Glen Scotia partners with chef Gary Robinson to explore ‘perfect pairings’ with its new Seasonal Release

This limited edition collaboration will see lucky guests sample a combination of limited edition whisky and first-class culinary fare

Iconic Campbeltown-based distiller Glen Scotia has announced a new collaboration with famed chef Gary Robinson of The Balmoral Hotel to promote its new 12-year-old Seasonal Release, and explore the perfect pairing of whisky and food. 

In a short new film captured at the The Balmoral’s SCOTCH Bar and kitchens, the chef is joined by Glen Scotia ambassador Gary Mills as the pair join forces and use their expertise to discuss process, flavour and provenance while enjoying three new dishes created by Gary using the new limited-edition expression.

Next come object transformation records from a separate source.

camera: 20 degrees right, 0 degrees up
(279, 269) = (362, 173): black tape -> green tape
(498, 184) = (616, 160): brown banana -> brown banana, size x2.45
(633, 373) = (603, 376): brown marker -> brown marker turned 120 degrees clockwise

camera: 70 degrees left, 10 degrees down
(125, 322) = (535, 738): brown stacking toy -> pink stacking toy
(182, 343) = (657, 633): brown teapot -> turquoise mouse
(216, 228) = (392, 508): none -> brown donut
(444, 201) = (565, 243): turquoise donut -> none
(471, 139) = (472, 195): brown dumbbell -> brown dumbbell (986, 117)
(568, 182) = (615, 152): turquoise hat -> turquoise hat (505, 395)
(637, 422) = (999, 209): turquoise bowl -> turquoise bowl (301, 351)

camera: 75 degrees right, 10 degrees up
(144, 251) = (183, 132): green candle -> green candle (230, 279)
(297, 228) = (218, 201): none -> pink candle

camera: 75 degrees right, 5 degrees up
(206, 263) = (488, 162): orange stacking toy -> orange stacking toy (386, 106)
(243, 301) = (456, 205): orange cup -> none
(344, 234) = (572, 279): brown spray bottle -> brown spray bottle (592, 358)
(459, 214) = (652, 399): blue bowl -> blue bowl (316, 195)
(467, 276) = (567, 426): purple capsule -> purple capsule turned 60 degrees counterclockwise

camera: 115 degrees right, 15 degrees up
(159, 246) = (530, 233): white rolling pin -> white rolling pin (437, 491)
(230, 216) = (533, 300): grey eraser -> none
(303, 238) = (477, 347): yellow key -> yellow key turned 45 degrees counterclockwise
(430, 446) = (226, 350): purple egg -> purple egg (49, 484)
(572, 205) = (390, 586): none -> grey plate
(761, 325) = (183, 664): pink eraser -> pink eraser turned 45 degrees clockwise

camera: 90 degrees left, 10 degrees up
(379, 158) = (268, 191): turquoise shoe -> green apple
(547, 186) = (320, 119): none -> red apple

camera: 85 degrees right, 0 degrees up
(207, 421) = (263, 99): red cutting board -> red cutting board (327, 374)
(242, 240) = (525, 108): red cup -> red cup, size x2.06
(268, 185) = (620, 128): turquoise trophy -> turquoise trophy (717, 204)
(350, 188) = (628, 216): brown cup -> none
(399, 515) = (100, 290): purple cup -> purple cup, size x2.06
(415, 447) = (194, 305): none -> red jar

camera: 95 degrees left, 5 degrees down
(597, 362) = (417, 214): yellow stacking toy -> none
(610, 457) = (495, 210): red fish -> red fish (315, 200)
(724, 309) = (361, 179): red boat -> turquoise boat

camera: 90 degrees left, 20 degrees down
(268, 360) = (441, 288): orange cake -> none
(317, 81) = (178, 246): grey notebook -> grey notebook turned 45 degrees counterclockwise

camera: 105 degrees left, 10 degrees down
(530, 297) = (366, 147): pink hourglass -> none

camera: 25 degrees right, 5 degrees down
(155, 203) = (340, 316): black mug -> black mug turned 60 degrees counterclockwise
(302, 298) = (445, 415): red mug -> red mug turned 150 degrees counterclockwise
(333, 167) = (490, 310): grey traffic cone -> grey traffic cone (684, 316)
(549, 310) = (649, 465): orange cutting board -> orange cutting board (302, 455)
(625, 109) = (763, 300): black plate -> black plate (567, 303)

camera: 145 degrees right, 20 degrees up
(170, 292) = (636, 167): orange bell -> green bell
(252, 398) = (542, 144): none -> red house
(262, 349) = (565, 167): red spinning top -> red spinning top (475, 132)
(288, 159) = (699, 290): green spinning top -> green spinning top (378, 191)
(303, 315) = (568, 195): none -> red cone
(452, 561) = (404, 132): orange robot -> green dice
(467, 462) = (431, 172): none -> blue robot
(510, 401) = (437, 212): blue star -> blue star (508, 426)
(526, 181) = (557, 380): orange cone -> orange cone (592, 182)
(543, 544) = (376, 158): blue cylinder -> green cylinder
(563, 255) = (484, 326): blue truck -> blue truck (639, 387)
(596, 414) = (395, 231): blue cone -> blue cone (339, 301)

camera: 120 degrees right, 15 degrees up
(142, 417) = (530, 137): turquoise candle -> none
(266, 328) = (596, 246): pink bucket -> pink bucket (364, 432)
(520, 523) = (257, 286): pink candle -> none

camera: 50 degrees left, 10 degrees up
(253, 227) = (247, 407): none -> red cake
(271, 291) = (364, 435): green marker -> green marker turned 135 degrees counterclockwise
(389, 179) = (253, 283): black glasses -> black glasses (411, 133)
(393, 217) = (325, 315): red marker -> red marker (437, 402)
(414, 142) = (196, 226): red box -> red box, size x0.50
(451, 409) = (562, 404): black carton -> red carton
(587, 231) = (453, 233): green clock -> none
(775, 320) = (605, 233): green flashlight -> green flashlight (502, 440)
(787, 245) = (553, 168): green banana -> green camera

Inspired by classic seasonal flavours including toffee, apple, orange citrus and warm spice, the Seasonal Release, which sits at 54.7% ABV, uses a series of unpeated distillations from 2009 matured in first-fill Bourbon casks and American Oak hogsheads.

After maturation for eleven years, the liquid is then transferred and finished in first-fill Oloroso hogsheads and heavily charred American Oak barrels for its final year, before marrying the casks together and bottling at cask strength. It follows the success of the distillers’ limited-edition Sherry Double Cask Finish last year.

Meanwhile, the Seasonal Release menu from Gary, designed to be paired with the whisky, includes:

• Whisky-cured salmon with apples and celery

• Barbequed pork belly with a sticky whisky-honey sauce & braised pearl barley

• Poached pear salad, whisky caramel and pecan toffee

Gary Mills said of the collaboration: “The 12-year-old Seasonal Release is another fine dram that brings together those unmistakably seasonal flavours with Glen Scotia’s subtle maritime style, and the result is something very special indeed. 

“While the concept of food and drink go hand in hand, it’s been eye-opening to collaborate with Gary Robinson to delve deeper into flavour profiling and consider how they marry together to enhance ingredients on the plate and in a dram – or even better to be enjoyed together.

“This sense of ‘togetherness’ is woven throughout Glen Scotia, which for centuries has endured by virtue of the unique spirit of its community. Food and celebrations, often centred around the town market cross, are part of the history of our tight-knit community in Campbeltown. We hope this partnership will provide some wonderful inspiration for our fans to make at home alongside a dram.”

Gary Robinson, meanwhile, added: “I’m always excited to get into the kitchen and experiment, especially with a fine dram from Glen Scotia. The new 12 year-old Seasonal Release is a hero ingredient in the three dishes I’ve created. Each dish showcases an indulgent seasonal flavour profile, with the whisky really enhancing each ingredient.

“I created these dishes with the vision that they are the perfect recipes to bring people together – not too complicated to recreate at home and each offers a really special meal for friends and family to come together, gather around a table and enjoy."